Power structure: why the architecture of the eastern bloc still looms large after communism — The Calvert Journal
▻http://www.calvertjournal.com/features/show/4036
Looking back at it, I’ve been photographing architecture pretty much since my first black-and-white film roll at college. The first semi-amateur photo exhibit I put up consisted of studies of French Gothic cathedrals and pre-historic megaliths.
Growing up in Vyborg, formerly the second-largest city in Finland, which became Soviet territory after the Second World War, I couldn’t help but notice the differences between buildings and districts from the two eras. They clearly spoke different architectural languages, or, if you will, transmitted and implied different states of mind. Vyborg is layered from the medieval castle at its heart out through the old city to the panel housing at its outer limits. But the layer that has always caught my attention was somewhere in the middle — the slender and bare architecture of the 1920s and 30s, the Finnish functionalism.

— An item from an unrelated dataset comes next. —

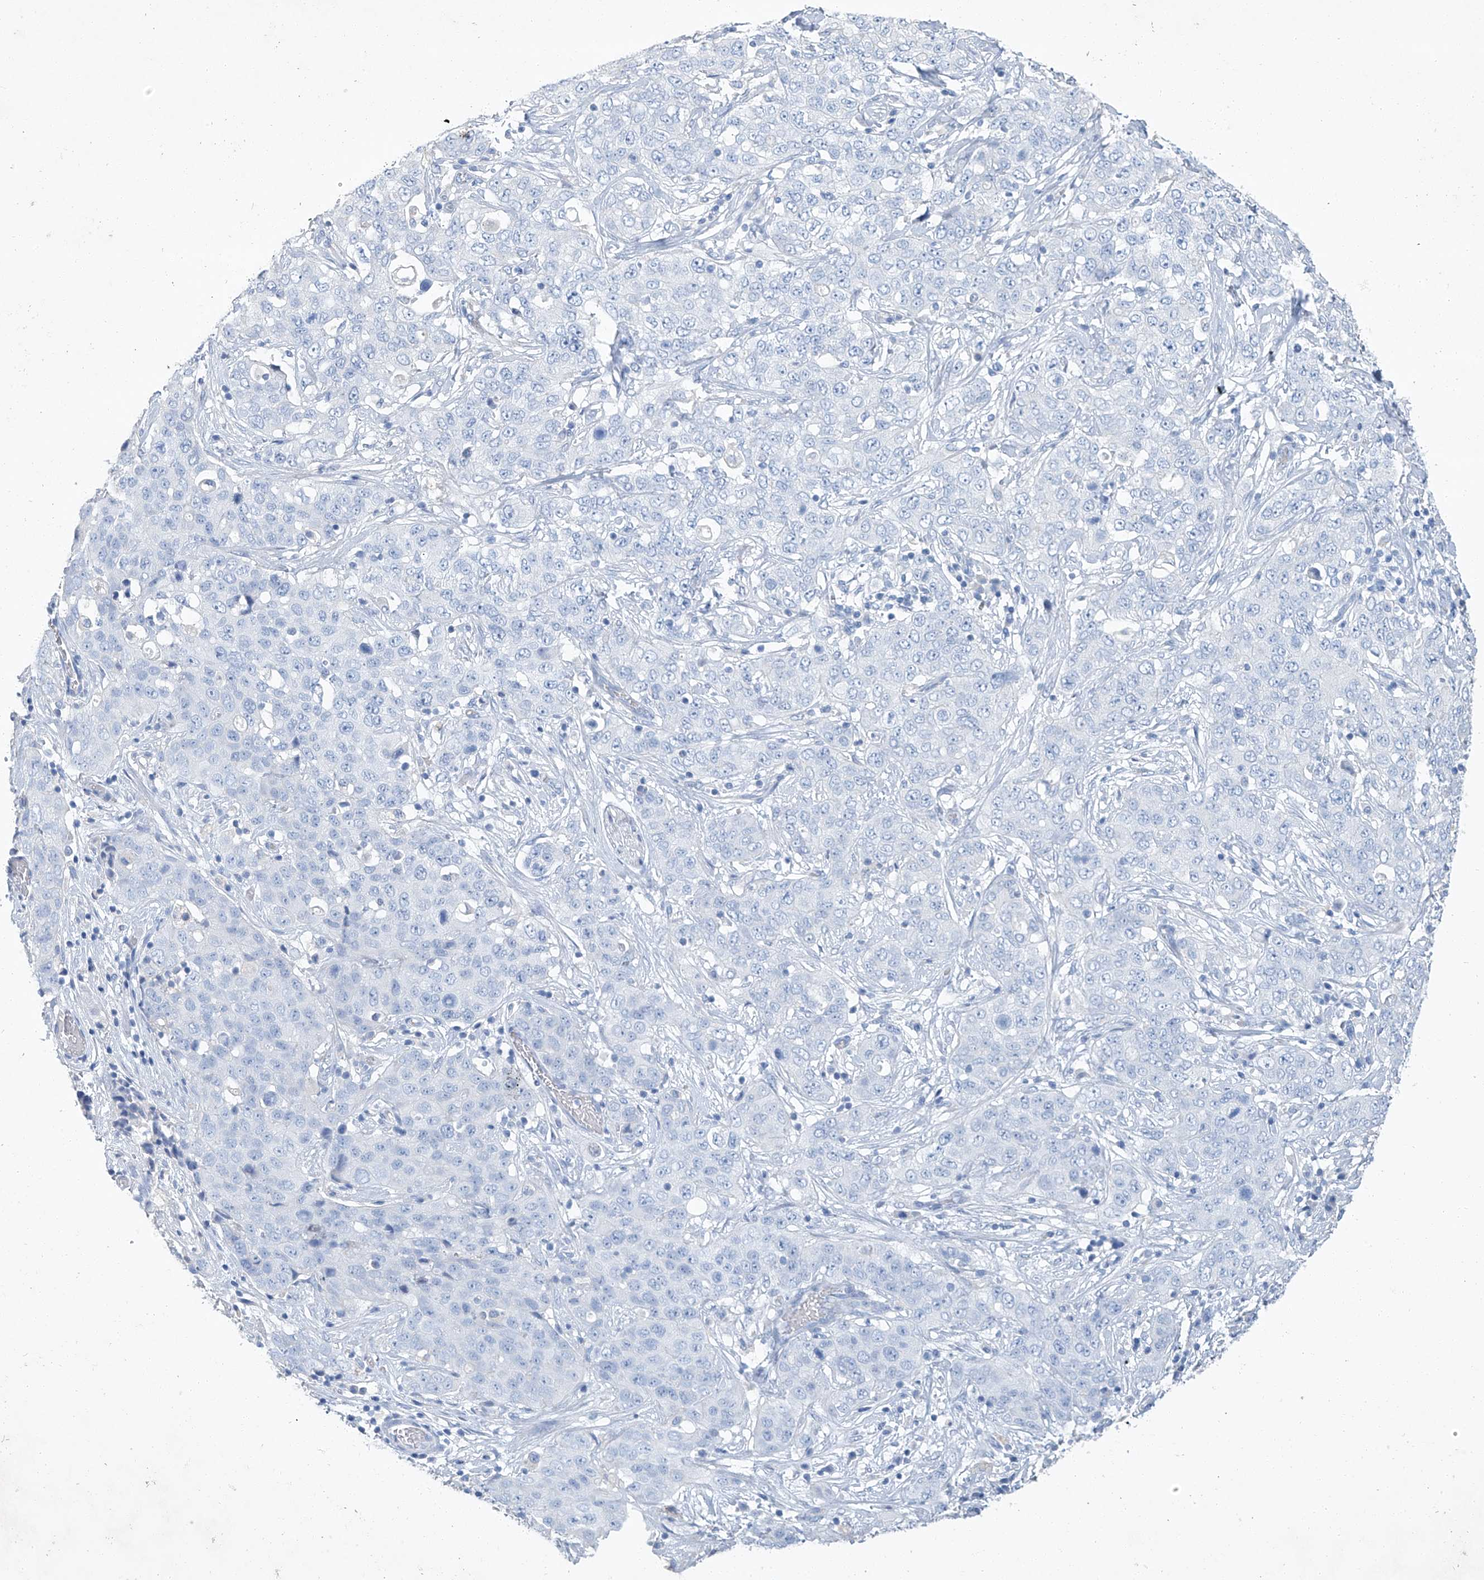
{"staining": {"intensity": "negative", "quantity": "none", "location": "none"}, "tissue": "stomach cancer", "cell_type": "Tumor cells", "image_type": "cancer", "snomed": [{"axis": "morphology", "description": "Normal tissue, NOS"}, {"axis": "morphology", "description": "Adenocarcinoma, NOS"}, {"axis": "topography", "description": "Lymph node"}, {"axis": "topography", "description": "Stomach"}], "caption": "Immunohistochemical staining of stomach cancer shows no significant staining in tumor cells.", "gene": "C1orf87", "patient": {"sex": "male", "age": 48}}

The juxtapositions you find in Vyborg help you grasp the idea of multiple, simultaneous, politically defined modernities. Soviet modernism in this sense is a part of a larger architectural puzzle. Yet it is especially interesting because ideology, by twisting and fermenting itself within the architecture, has taken on some very curious forms. One of them in Russia is called the spetsobjekt, or “special object” — a factory, research institute, or any utilitarian facility vaguely related to military needs or to some shady branch of law enforcement. This was my main subject in BLOC. A spetsobjekt is a fenced-off compound that may have completely lost its practical or technological relevance, yet nobody is in a hurry to remove the security regime around it. These shells of secrecy with no content inside them are a very prominent feature of the post-Soviet city.